Military Exchange Systems:
How They Can Provide More Benefits for Military Personnel
FPCD-80-50: Published: Jul 18, 1980. Publicly Released: Jul 18, 1980.
- Full Report:
Difficulties in recruiting and retaining personnel in the all-volunteer Armed Forces are causing Department of Defense (DOD) officials to seek ways to increase benefits to service personnel and make military life more attractive. Military exchanges provide authorized customers with articles and services at the lowest practicable prices and are a source of funds for other types of morale, welfare, and recreation (MWR) activities. The exchanges are organized into three separate worldwide systems. Consolidation and centralization of these systems and alternative funding practices could reduce costs and improve benefits. DOD did not follow up on previous agency reports which recommended consolidation because they were not convinced that large savings would occur. It believed the consolidated system would be unmanageable and unsupported by Congress, and other matters took higher priority. Some consolidation has taken place by the integration of the Army and Air Force exchange systems and consolidation of the services' catalog business. If DOD did not require exchange systems to help fund other MWR activities, these systems could operate without appropriated-fund support and focus on providing goods and services to military personnel at the lowest practicable prices. This would establish customer-savings goals rather than profit goals. If the exchanges paid all of their expenses now charged to appropriated funds rather than providing funds for other activities, they would have more than enough to be self sufficient. Unless specifically asked, DOD does not inform Congress of the amount of exchange profits, how these funds are distributed, and the use of exchange dividends by the services. DOD officials oppose changing current funding practices primarily because they believe Congress would not fund MWR activities at their current levels. GAO believes Congress would have provided a lesser amount to fully fund activities had DOD justified them for the morale and welfare of service personnel and had it explained that alternative funding was more costly.

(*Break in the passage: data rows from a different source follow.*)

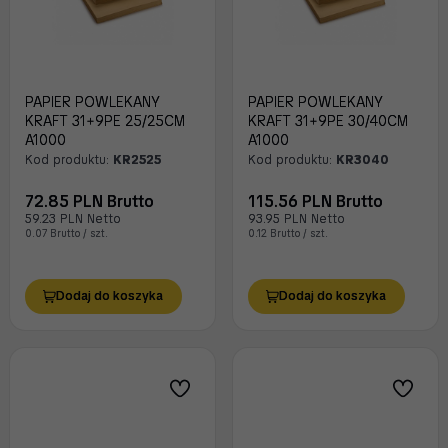
PAPIER POWLEKANY
PAPIER POWLEKANY
KRAFT 31+9PE 25/25CM
KRAFT 31+9PE 30/40CM
A1000
A1000
Kod produktu:
KR2525
Kod produktu:
KR3040
72.85 PLN Brutto
115.56 PLN Brutto
59.23 PLN Netto
93.95 PLN Netto
0.07 Brutto / szt.
0.12 Brutto / szt.
Dodaj do koszyka
Dodaj do koszyka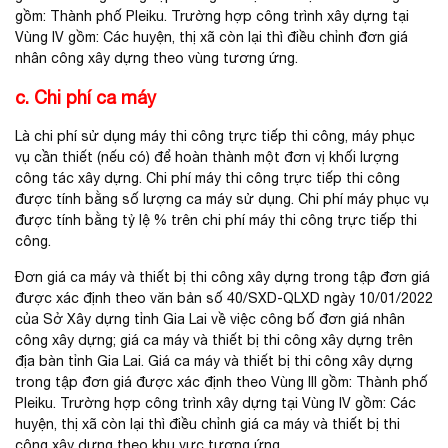
gồm: Thành phố Pleiku. Trường hợp công trình xây dựng tại
Vùng IV gồm: Các huyện, thị xã còn lại thì điều chỉnh đơn giá
nhân công xây dựng theo vùng tương ứng.
c. Chi phí ca máy
Là chi phí sử dụng máy thi công trực tiếp thi công, máy phục
vụ cần thiết (nếu có) để hoàn thành một đơn vị khối lượng
công tác xây dựng. Chi phí máy thi công trực tiếp thi công
được tính bằng số lượng ca máy sử dụng. Chi phí máy phục vụ
được tính bằng tỷ lệ % trên chi phí máy thi công trực tiếp thi
công.
Đơn giá ca máy và thiết bị thi công xây dựng trong tập đơn giá
được xác định theo văn bản số 40/SXD-QLXD ngày 10/01/2022
của Sở Xây dựng tỉnh Gia Lai về việc công bố đơn giá nhân
công xây dựng; giá ca máy và thiết bị thi công xây dựng trên
địa bàn tỉnh Gia Lai. Giá ca máy và thiết bị thi công xây dựng
trong tập đơn giá được xác định theo Vùng III gồm: Thành phố
Pleiku. Trường hợp công trình xây dựng tại Vùng IV gồm: Các
huyện, thị xã còn lại thì điều chỉnh giá ca máy và thiết bị thi
công xây dựng theo khu vực tương ứng.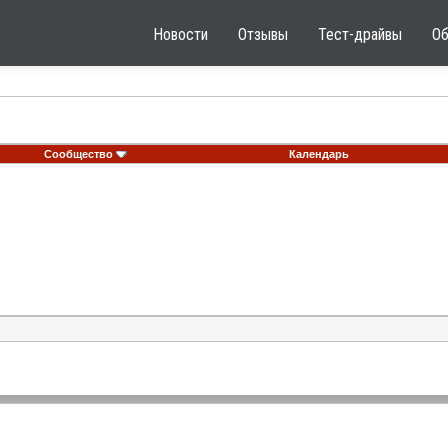
Новости
Отзывы
Тест-драйвы
О
Сообщество
Календарь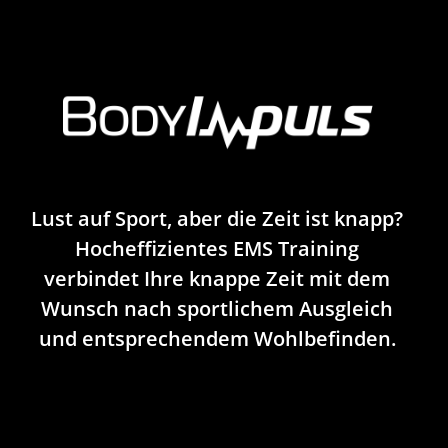
Lust auf Sport, aber die Zeit ist knapp?
Hocheffizientes EMS Training
verbindet Ihre knappe Zeit mit dem
Wunsch nach sportlichem Ausgleich
und entsprechendem Wohlbefinden.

The financial advantages and the desirability of consolidating exchange functions have been identified in three other independent studies. In view of the potential for substantial benefits to military personnel, GAO believes it is time for DOD to take a strong leadership role in assessing the benefits of consolidating and centralizing exchange functions in whole or in part. The Coordinating Committee or a similar study group could assess this on a function-by-function basis, followed by promptly identifying the benefits without waiting for the entire exchange system to be reviewed. GAO believes that by changing the funding practices MWR activities could improve benefits to military personnel. Without the requirement to provide funds for other MWR activities, the exchanges could concentrate on their primary mission of providing goods and services to military personnel at the lowest practicable prices.